I agree entirely and we should all be doing much, much more. But the particular despair I was talking about here is the one about people not even bothering to do things that take no thought or effort and indeed getting angry when someone suggests they should. Doing the simple things won’t solve the environmental crisis, but it can help to change attitudes. Recycling needs to be the first step and – as you say – we need to make better choices about packaging where we can. In the UK, we’ve started to see water being packaged in paper containers and there’s a return in some places to glass bottles for milk. It’s nowhere near enough, but there is evidence that attitudes are changing. Far too slowly, of course. Supermarkets sell vegetables with no packaging, but the vast majority of people choose the ones wrapped in plastic. Why? Buggered if I know. For some reason it’s a thing here to sell three capsicum peppers wrapped together in plastic. The shelf RIGHT NEXT to these wrapped peppers has unwrapped ones. They are exactly the same. But just about everyone reaches for the wrapped ones, apparently without thinking. There’s always a cheese counter where you can get exactly the bit of cheese you want, wrapped in paper. Or you can get a piece that’s too big or small, wrapped in plastic from the aisle. Guess which one everyone goes for.
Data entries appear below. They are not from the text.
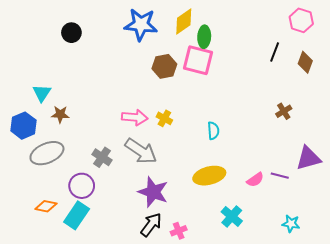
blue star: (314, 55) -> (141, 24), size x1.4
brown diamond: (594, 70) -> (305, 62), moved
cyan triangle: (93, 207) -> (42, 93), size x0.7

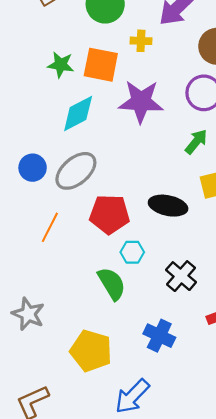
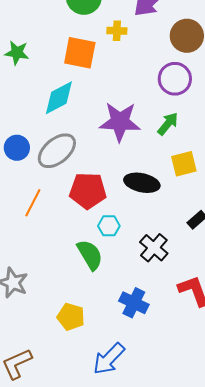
green star: (61, 65) -> (17, 53), moved
purple star: (141, 102) -> (120, 122), moved
yellow pentagon: (91, 351) -> (71, 317), size x0.7

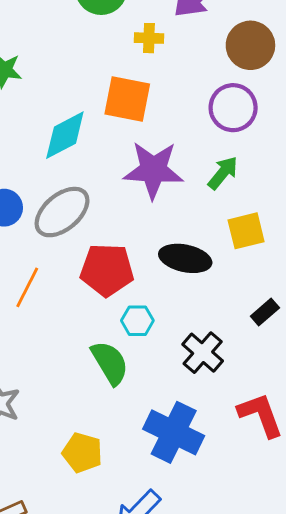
orange square: (80, 53) -> (127, 99), moved
blue cross: (134, 303) -> (174, 432), size x1.4

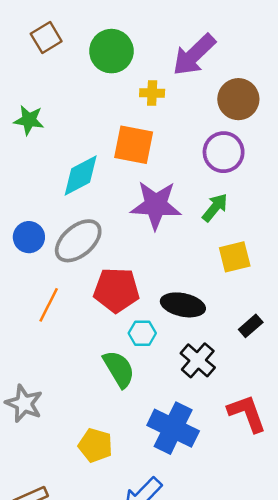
black ellipse: (185, 258) -> (183, 305), moved

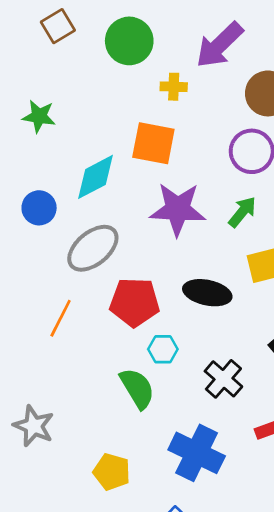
blue circle: (29, 237) -> (39, 208), moved
black ellipse: (183, 305) -> (207, 293), moved

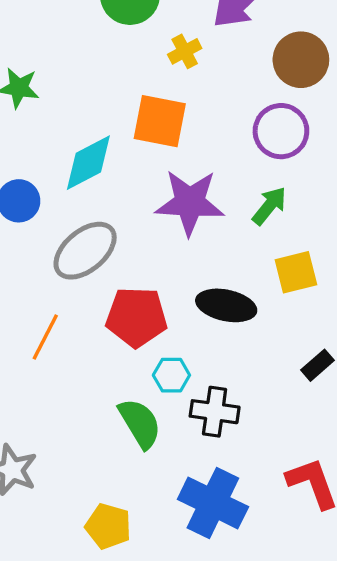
yellow cross: (174, 87) -> (185, 51), turned -30
black cross: (223, 379) -> (215, 412), moved, turned -33

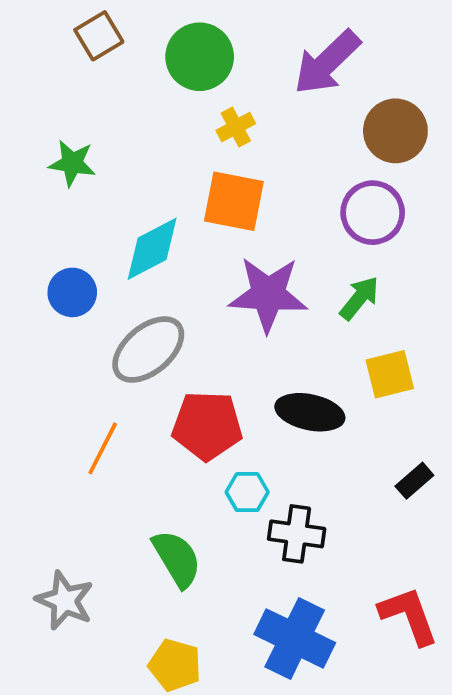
yellow cross: (185, 51) -> (236, 127), moved
green semicircle: (140, 423) -> (177, 559), moved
When I lived in Germany about ten years ago, recycling facilities were excellent and ubiquitous. The UK hasn’t caught up even yet, although in my area, the recycling is pretty good. It varies wildly from place to place. When we were in Keswick, in the Lake District, recently, there didn’t seem to be any recycling at all. We had to bring ours home with us.
The thing is that if you actually do go out of your way to do more than you have to, it feels good. It makes you want to do more. You don’t have to contort your life too badly to make an increasing difference, small though it is. I mean, for fucks sake, shower with a friend, where’s the downside?